##### Entries supplied

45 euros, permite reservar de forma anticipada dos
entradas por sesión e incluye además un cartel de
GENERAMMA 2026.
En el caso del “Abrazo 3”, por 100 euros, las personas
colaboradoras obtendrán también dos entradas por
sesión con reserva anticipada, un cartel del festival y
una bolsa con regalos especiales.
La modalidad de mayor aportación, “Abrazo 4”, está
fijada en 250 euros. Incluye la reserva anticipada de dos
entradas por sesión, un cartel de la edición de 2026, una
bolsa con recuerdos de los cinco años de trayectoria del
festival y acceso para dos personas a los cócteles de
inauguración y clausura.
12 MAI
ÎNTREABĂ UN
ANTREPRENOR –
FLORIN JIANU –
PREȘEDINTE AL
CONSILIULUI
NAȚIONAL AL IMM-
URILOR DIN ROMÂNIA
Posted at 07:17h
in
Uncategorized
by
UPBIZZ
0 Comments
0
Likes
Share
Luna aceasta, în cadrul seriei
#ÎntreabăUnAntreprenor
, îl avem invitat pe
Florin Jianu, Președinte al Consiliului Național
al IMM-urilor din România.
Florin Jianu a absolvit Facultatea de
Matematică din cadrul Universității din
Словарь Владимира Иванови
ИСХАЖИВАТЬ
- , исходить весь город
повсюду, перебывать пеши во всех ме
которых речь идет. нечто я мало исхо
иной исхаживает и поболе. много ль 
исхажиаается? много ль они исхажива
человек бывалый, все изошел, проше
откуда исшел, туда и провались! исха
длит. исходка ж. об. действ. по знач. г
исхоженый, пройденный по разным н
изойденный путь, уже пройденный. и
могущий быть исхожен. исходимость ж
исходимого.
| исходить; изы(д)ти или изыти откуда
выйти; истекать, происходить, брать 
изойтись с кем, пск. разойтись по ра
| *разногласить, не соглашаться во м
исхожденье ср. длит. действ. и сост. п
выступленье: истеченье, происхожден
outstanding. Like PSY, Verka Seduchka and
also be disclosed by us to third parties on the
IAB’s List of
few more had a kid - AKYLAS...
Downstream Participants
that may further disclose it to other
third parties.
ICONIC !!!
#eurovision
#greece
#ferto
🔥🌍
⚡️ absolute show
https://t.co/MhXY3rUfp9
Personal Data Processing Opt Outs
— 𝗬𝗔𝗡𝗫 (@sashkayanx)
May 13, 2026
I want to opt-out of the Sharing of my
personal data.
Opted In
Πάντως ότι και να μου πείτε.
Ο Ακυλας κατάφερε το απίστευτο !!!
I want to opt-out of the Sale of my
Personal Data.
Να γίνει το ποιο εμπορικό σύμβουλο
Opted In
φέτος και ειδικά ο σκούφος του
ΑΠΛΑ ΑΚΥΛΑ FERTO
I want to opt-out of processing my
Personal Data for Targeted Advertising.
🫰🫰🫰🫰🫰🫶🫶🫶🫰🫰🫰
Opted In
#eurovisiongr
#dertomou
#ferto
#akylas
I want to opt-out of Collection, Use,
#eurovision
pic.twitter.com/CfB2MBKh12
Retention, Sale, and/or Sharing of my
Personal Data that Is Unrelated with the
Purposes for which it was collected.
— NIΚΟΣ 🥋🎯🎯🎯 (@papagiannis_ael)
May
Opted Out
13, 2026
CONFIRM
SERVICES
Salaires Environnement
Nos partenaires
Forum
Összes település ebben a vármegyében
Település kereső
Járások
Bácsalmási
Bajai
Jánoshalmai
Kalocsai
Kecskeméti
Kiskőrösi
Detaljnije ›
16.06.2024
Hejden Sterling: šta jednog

##########

What is expected:
Find the line containing "Detaljnije ›" in the data above. Please transcribe it and every line after it, exactly.

Your solution:
Detaljnije ›
16.06.2024
Hejden Sterling: šta jednog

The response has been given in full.